Ironically, this is done through free and open conversation, in which we assume the best in each other’s motives and language, rather than the worst (which is the norm today). The conundrum that faces us is how to do that, when the subject is “free and open conversation” itself. The temptation to become combative on this topic is at times overwhelming, because not only are people arguing the other side providing cover for tyrants, but they want to remove your right to disagree with them at all. Still, we must resist that temptation with all our spiritual fortitude, because accusation is the devil’s native tongue.
As that pertains to artists and our wingmen, I think the answer may be to show grace even — or especially — when it isn’t given. Some of us have been gifted the ability to make art about the evils in this world, which is perhaps the most dangerous gift of all. The price is that we must always strive not to become the monsters we describe or fight, and keep a watchful eye on that source of illumination glowing just out-of-frame. It may not always be who or what we think it is.
P.S. If you found any of this valuable (and can spare any change), consider dropping a tip in the cup for ya boy. I’ll try to figure out something I can give you back. Thanks in advance.
If it was a “dream.” I’ve thought for many years now that lumping all sleeping experience into the same generic category is an error of reduction.
In fact, I regularly ran afoul of this breed quite often as a young painter, who would happily retail the ugly lie that “All art is political,” and sell their (often meager) talents to the highest propaganda bidder.
Another overused and contentious word which, like “dream”, feels like a reductive error.
I've seen it described as the astral realm, the great arcanum, the creative stream of energy flowing from the creator, we tap into with our imagination. Some imaginations are more adept than others. Some are just plain ugly, Some are downright evil. All of it is there to sample from.

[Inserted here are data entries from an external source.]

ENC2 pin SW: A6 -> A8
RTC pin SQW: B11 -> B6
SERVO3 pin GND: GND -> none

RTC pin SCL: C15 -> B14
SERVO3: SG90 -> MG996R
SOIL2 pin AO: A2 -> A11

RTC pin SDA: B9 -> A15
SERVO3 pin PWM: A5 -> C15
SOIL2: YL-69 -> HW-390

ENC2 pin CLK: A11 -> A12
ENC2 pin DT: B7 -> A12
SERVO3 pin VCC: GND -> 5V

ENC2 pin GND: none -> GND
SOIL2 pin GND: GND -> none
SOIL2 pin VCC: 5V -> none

The greatest artists then use intention and will to create art out of the ineffable, to manifest creation. Life then is an artwork, and if treated as such, the likelihood your art will have an impact is greater. Recognizing the universe as divine then, should make for better art, longer lasting.
So yeah, policing the speech of others is by def evil.
So many great insights here. I might add that a certain amount of stamina, both in practice and in research/thinking, is also conducive to summoning a good wingman. Steven Pressfield had hammered that point home too in his "War of Art". But the most important as you said are pure intentions, and seeing these sorts of things as gifts: we are never entitled to them and can never force them or even expect them. But if they come, we are not supposed to stand in the way, and must sustain the flow.